1. The problem statement, all variables and given/known data

show that Ak will satisfy:

$$\left| A_{k} \right| \leq Mk^{-4}$$

2. Relevant equations

$$A_{k} = \frac{2}{L}\int^{L}_{0} \phi(x) sin \left( \frac{k \pi x}{L} \right) dx$$

given

$$\phi(x) \in C^{4} ([0,L]) \and\ \phi^{(p)}(0) = \phi^{(p)}(L) = 0, p = 0, 1, 2, 3$$

in this notation, \phi is continuous and differentiable up to 4th derivative over [0,L], and (p) denotes the order of the derivative.

3. The attempt at a solution

I differentiated 4 times using substitution, and came up with

$$\frac{L^{4}}{k^{4}\pi^{4}} \int^{L}_{0} \phi^{(4)}(x)sin \left( \frac{k \pi x}{L}\right) dx$$.

I was told using the Weierstrass M-test (or Comparison test?) would help find solution, but I'm not sure how to proceed.

2. Nov 5, 2008

### Office_Shredder

Staff Emeritus
You would use this result to apply the Weierstrass M-test, but I don't see how the M-test would give the inequality to you.

On the other hand, you're nearly there.
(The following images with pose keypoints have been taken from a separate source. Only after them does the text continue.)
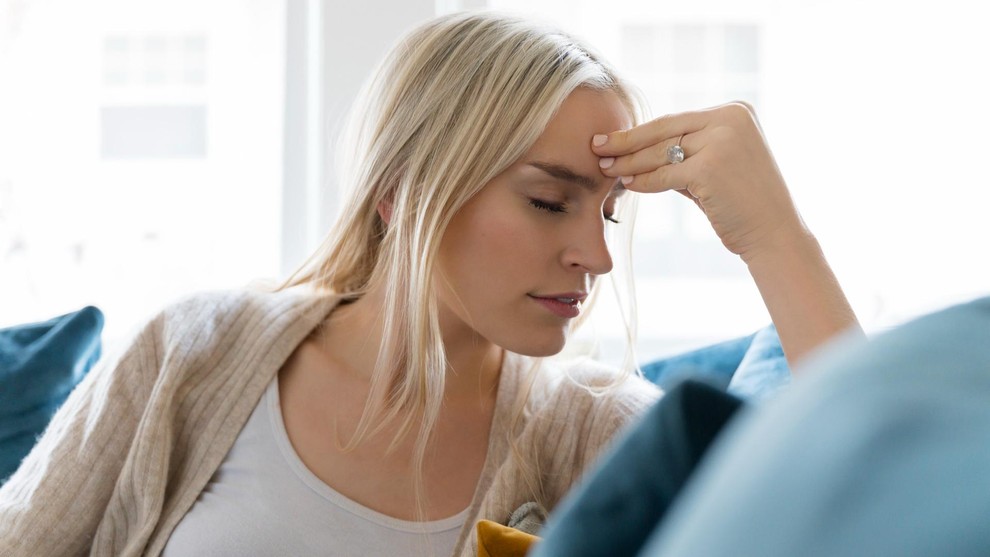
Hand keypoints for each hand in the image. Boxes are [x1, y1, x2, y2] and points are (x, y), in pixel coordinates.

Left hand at [593, 102, 806, 261]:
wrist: (774, 234)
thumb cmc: (743, 203)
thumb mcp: (718, 164)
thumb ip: (687, 150)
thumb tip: (639, 148)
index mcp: (735, 111)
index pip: (675, 121)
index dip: (640, 130)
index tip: (612, 137)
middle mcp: (730, 119)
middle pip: (664, 131)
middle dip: (626, 141)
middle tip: (596, 147)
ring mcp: (722, 141)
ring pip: (661, 152)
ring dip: (630, 163)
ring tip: (607, 168)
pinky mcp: (710, 168)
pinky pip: (664, 174)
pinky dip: (643, 182)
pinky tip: (628, 185)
The fourth derivative of phi is continuous, and sin(k*pi*x/L) is bounded by one, so you can bound the integral above by a constant that doesn't depend on k.

3. Nov 5, 2008

### Somefantastik

$$\frac{L^{4}}{k^{4}\pi^{4}} \left| \int^{L}_{0} \phi^{(4)}(x)sin \left(\frac{k \pi x}{L} \right) dx \right| \leq M$$